■ **Written instruction**
Please copy every line of the listing below verbatim.

Saved data entries:
## begin

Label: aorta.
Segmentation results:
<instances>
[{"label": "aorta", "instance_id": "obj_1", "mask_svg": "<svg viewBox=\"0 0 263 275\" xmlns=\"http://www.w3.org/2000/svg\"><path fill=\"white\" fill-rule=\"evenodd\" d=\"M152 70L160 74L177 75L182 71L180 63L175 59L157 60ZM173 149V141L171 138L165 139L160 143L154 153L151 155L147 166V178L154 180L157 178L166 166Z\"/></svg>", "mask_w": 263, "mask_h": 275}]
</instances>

## end

■ **Result**
Label: aorta.
Segmentation results:
<instances>
[{"label": "aorta", "instance_id": "obj_1", "mask_svg": "<svg viewBox=\"0 0 263 275\" xmlns=\"http://www.w3.org/2000/svg\"><path fill=\"white\" fill-rule=\"evenodd\" d=\"M152 70L160 74L177 75L182 71L180 63L175 59L157 60ZM173 149V141L171 138L165 139L160 143L154 153L151 155L147 166V178L154 180L157 178L166 166Z\"/></svg>", "mask_w": 263, "mask_h": 275}]
</instances>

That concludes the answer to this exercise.